Although many scientists agree that cross-linking of proteins, and perhaps the cross-linking of DNA molecules as well, is a component of aging, the lack of other direct experimental evidence at this time leaves many unconvinced that it is a primary cause of aging.
Lately the role of telomeres has aroused general interest, especially with a view to the possible genetically adverse effects of cloning. The successive shortening of the chromosomal telomeres with each cell cycle is also believed to influence the vitality of the cell, thus contributing to aging. There have, on the other hand, also been reports that cloning could alter the shortening of telomeres.
It is also suggested that damage to long-lived biopolymers, e.g., structural proteins and DNA, caused by ubiquitous chemical agents in the body, such as oxygen and sugars, are in part responsible for aging. The damage can include breakage of biopolymer chains, cross-linking of biopolymers, or chemical attachment of unnatural subtituents (haptens) to biopolymers. Oxygen spontaneously generates low levels of reactive oxygen species such as singlet oxygen, peroxides and superoxide ion, which can in turn generate free radicals which can damage structural proteins and DNA. Certain metal ions found in the body, such as copper and iron, may participate in the process. (In Wilson's disease, a hereditary defect which causes the body to retain copper, some of the symptoms resemble accelerated senescence.) These processes are termed oxidant damage and are the target of the currently popular nutritional antioxidants.

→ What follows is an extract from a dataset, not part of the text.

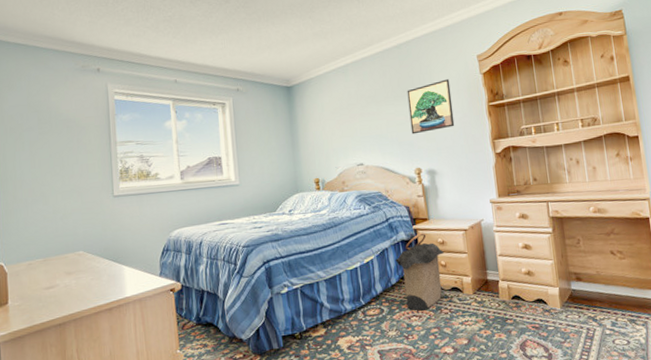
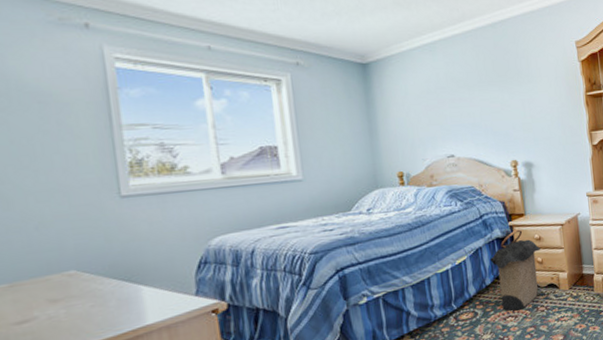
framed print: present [407,79,455,135] -> none [502,65,552,124]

Sugars such as glucose and fructose can react with certain amino acids such as lysine and arginine and certain DNA bases such as guanine to produce sugar adducts, in a process called glycation. These adducts can further rearrange to form reactive species which can then cross-link the structural proteins or DNA to similar biopolymers or other biomolecules such as non-structural proteins. People with diabetes, who have elevated blood sugar, develop senescence-associated disorders much earlier than the general population, but can delay such disorders by rigorous control of their blood sugar levels. There is evidence that sugar damage is linked to oxidant damage in a process termed glycoxidation.
Chemical damage to DNA can lead to mutations (see above). Chemical damage to structural proteins can lead to loss of function; for example, damage to collagen of blood vessel walls can lead to vessel-wall stiffness and thus hypertension, and vessel wall thickening and reactive tissue formation (atherosclerosis); similar processes in the kidney can lead to renal failure.